More than a decade ago, the Texas Legislature passed Senate Bill 130. It was pretty straight forward. It prohibited insurers from taking discounts unless there was a direct contract arrangement. Since SB 130’s passage, insurers have been sanctioned by the Texas Department of Insurance based on complaints by physicians or other health care providers who can determine that an unauthorized discount was taken. Unfortunately, there are other entities in the market today that inappropriately access these same discounts without the benefit of a contract. They consist of re-pricers, rental or PPO networks, and other third parties whose various activities are not regulated or transparent. Their unregulated and inappropriate activity has been tagged with the term “Silent PPO.” To give you an idea of how difficult it is to know just who is doing what, please find attached to my testimony a visual of how many parties may be able to access a discount when they shouldn’t.
For several years now, TMA and other stakeholder associations have sought a solution to the “Silent-PPO” problem. What began as a random problem due to a few bad actors has turned into a more pervasive problem due to the proliferation of third-party entities in the health care market today.

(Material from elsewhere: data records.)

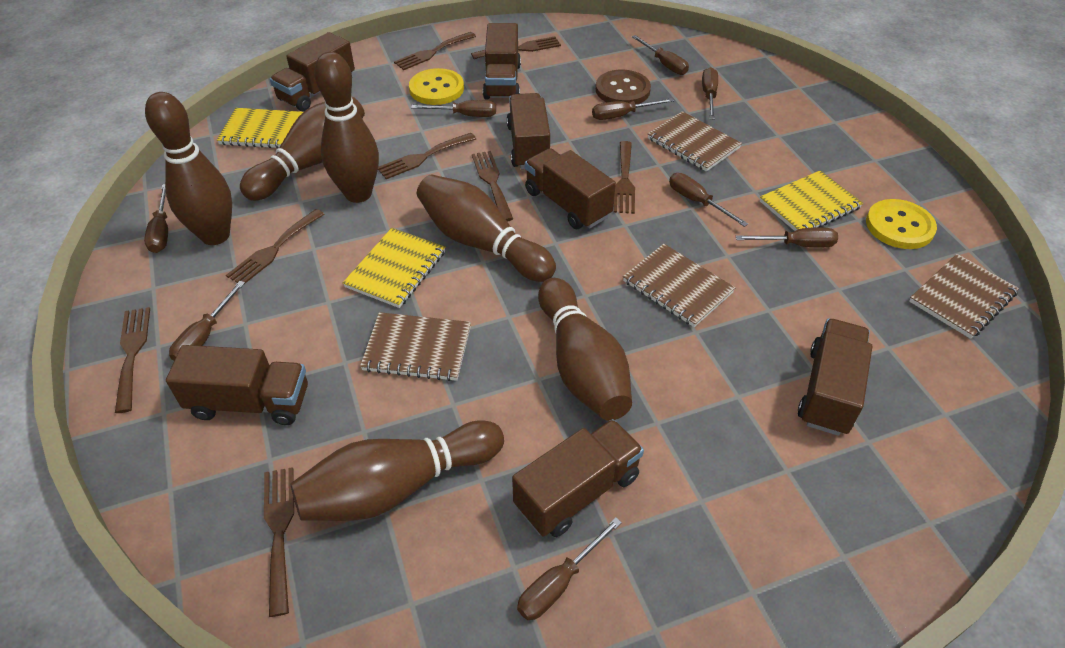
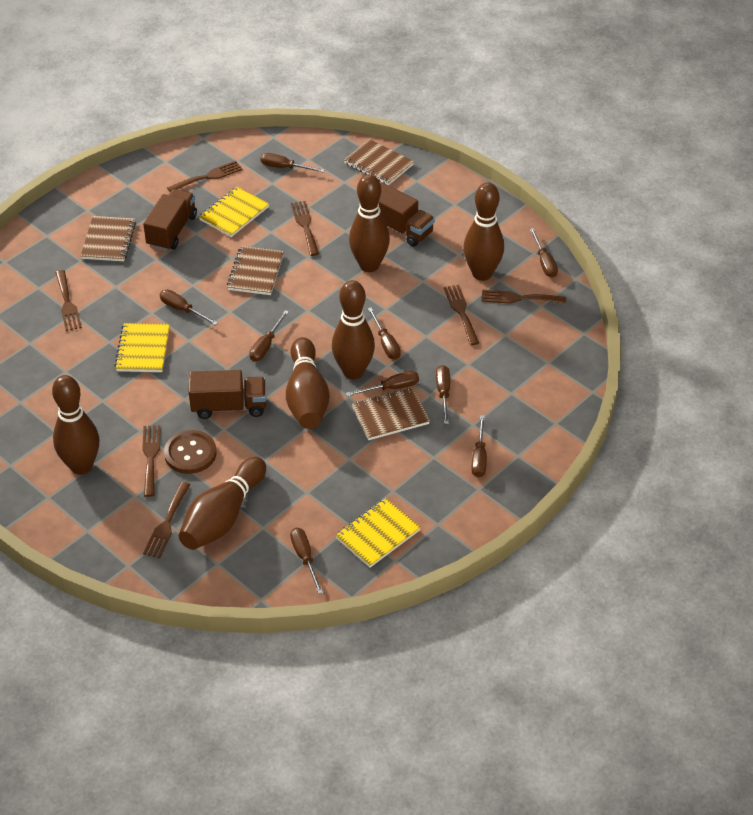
brown fork: [115,307,150,413] [226,209,324,283] [264,467,294,617] [378,133,476,179] [394,32,476,70] [471,36,561,59] [472,151,513,222] [614,141,635,214] = 8 -> [55,270,82,331] [142,425,161,497] [143,482,190,558] [167,161,243,192] [291,201,319,256] [444,285,479,345] [481,290,566,304] = 7
brown truck: [166,345,308,425] [270,32,355,111] [483,23,521,99] [507,93,550,169] [512,419,644,537] [525,148,616,229] [798,319,872,436] = 7 -> [143,189,197,251] [189,370,266,419] [378,182,435,247] = 3
yellow button: [409,68,464,105] [866,199,937,249] = 2 -> none = 0

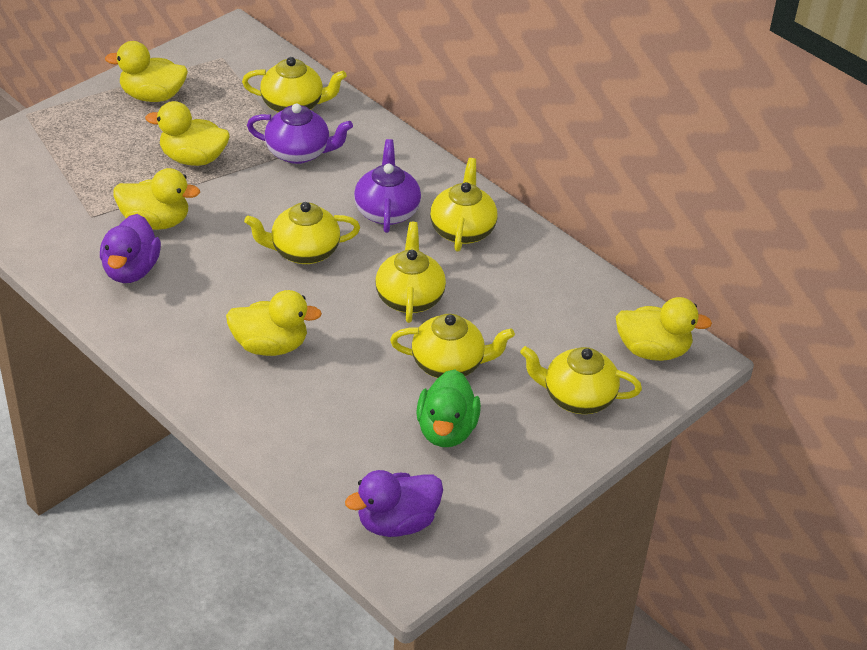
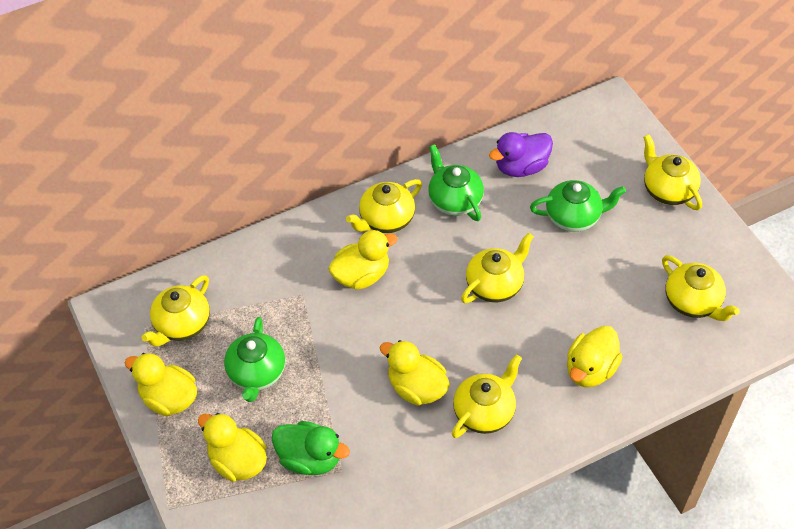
green teapot: none = 0 -> [224,317,285,402] [428,144,484,221] [530,180,626,232] = 3
purple duck: [100,214,161,283] [345,470,443,537] = 2 -> [489,132,553,177] = 1
purple teapot: [247,104,353,164] [354,139,421,233] = 2 -> none = 0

These entities gain access to legitimate contracts that physicians and providers have previously entered into through direct contracting or through “PPO rental networks.” These contracts are often accessed, rented, or leased without the physician or health care provider’s consent or prior knowledge. Only after a service has been provided, and after the physician or health care provider has been paid, can they determine if the insurer or third party has paid them correctly or incorrectly based on a contracted rate. They sometimes find that the rate in question may have been entered into years ago with a totally different carrier. In fact, that rate for that particular contract may have even been terminated. These inappropriate discounts cause confusion and ultimately higher costs to the patient.

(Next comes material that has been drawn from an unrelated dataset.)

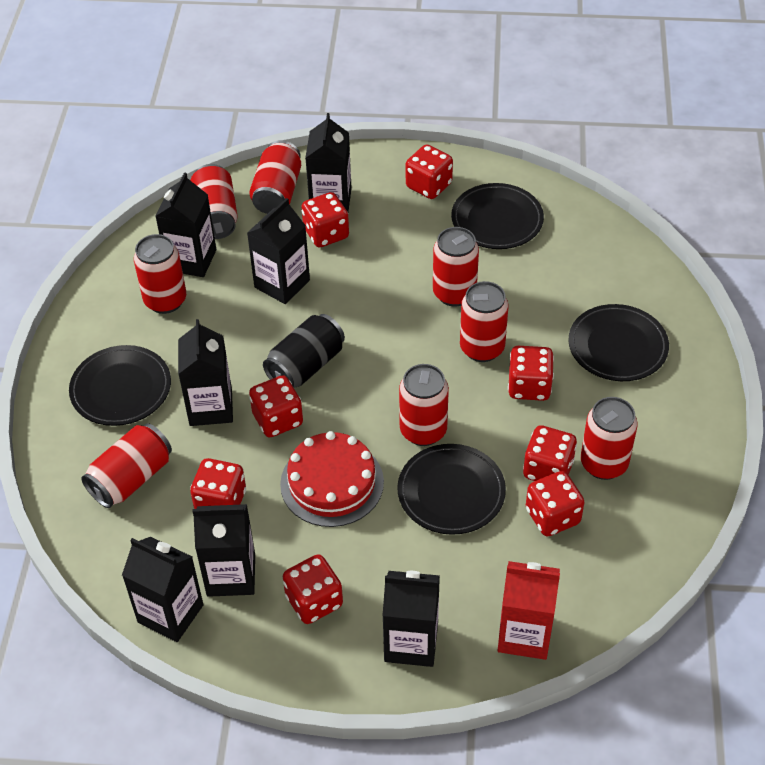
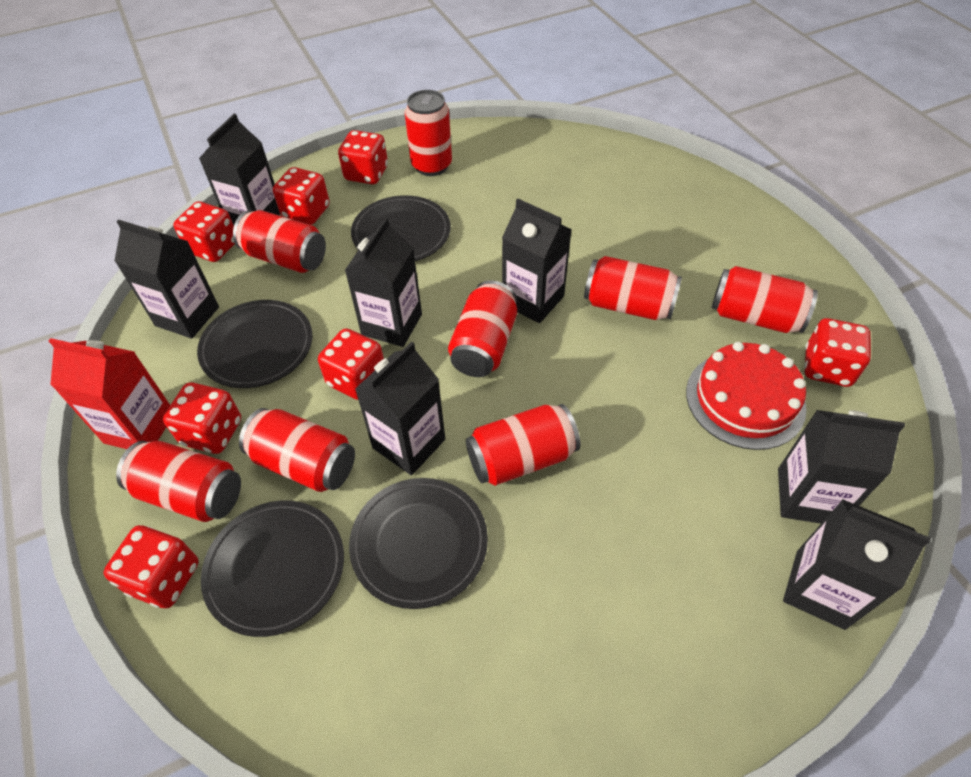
black can: [263,314,345,388] = 1 -> none = 0
red dice: [190,458,246,509] [249,375,303,437] [283,554,343,624] [301,192,349,247] [406,144,453,199] [508,346,554,401] [523,425,577,481] [526,471,585,536] = 8 -> [104,525,199,608] [163,383,241,454] [173,201,235,262] [273,167,330,225] [318,328,384,400] [338,130,388,184] [804,318,871,387] = 7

These “Silent PPO” rental network entities, as well as some of these other third parties, are not currently required to be licensed, nor are they required to even be registered in the state. As a result, their presence in the market remains under the radar and the inappropriate accessing of discounts goes unregulated. At least eighteen other states have recognized the need for transparency in this sector of the market and have taken steps to regulate this activity.

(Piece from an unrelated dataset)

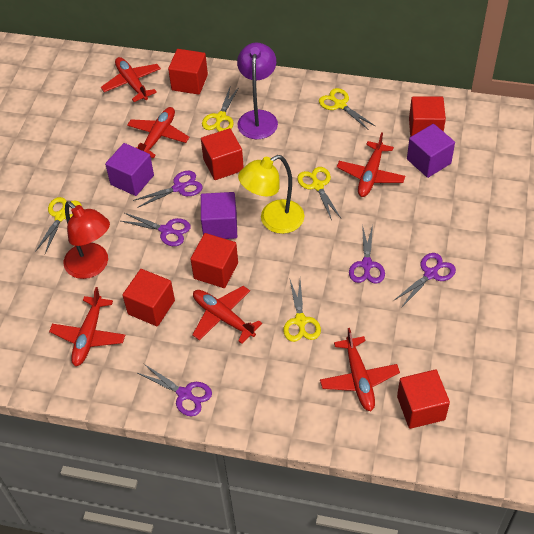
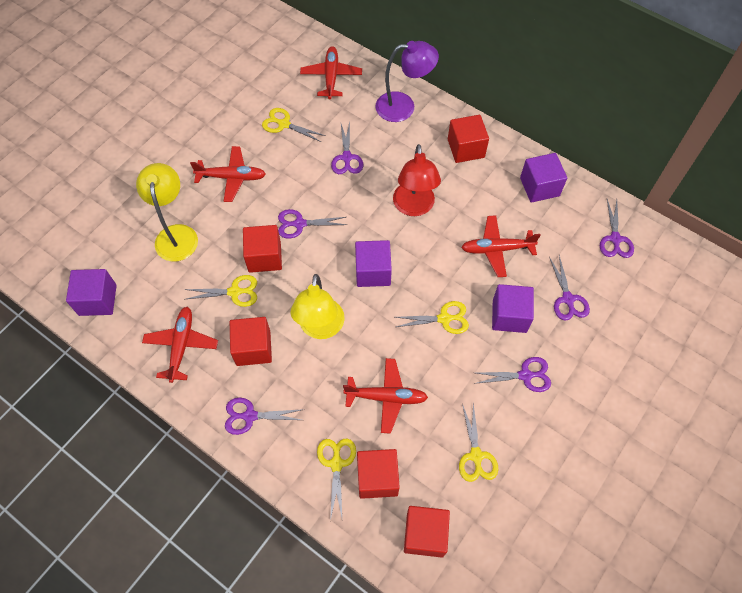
purple cube: [105,143,154,196] [201,192,237,239] [407,124,455,178] = 3 -> [66,269,117,316] [355,240,392,287] [492,284,534,333] [520,153,567,203] = 4
purple scissors: [121,213,191,246] [133,171,203,208] [138,364,212,416] [349,224,385,284] [393,253,456,308] = 5 -> [225,398,304,435] [278,209,347,239] [331,121,364,174] [474,357,551,392] [549,255,590,321] [600,199,634,258] = 6
red cube: [122,269,175,326] [168,49,208,95] [191,233,238,288] [201,128,244,180] [397,370,450,429] [409,97,446,137] = 6 -> [230,317,272,366] [243,225,282,273] [357,449,400,499] [404,506,450,558] [448,115,489,163] = 5
red plane: [49,287,125,366] [101,57,161,102] [127,107,189,158] [192,286,262,344] [320,328,400,411] [337,132,405,197] = 6 -> [142,307,218,383] [190,146,266,202] [300,46,362,99] [343,358,428,434] [461,215,541,277] = 5
yellow lamp: [238,155,304,234] = 1 -> [136,163,198,262] [291,274,344,339] = 2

The Committee Substitute for HB 1534 establishes criteria for network and discount access and contract termination, and sets out contracting entity rights and responsibilities. Additionally, this legislation requires disclosures to be made to providers and other contracting entities when a third-party obtains access to their proprietary contract. The committee substitute also requires registration of currently unlicensed entities, and gives physician and other health care providers remedies when a contract discount is taken and used without a contractual basis for that use.
Closing:
Chairman Smithee and members of the committee, thank you again for allowing me to testify today. TMA would like to thank Representative Eiland and his staff, along with the Texas Association of Health Plans, the Texas Hospital Association and Kerry Cammack, and Amy Beard on behalf of Coventry, and the Association of Preferred Provider Organizations. They all worked with us to come up with what we consider a good first step solution in identifying these entities, as well as giving them specific disclosure and contracting responsibilities if they desire to be part of the health care market in Texas.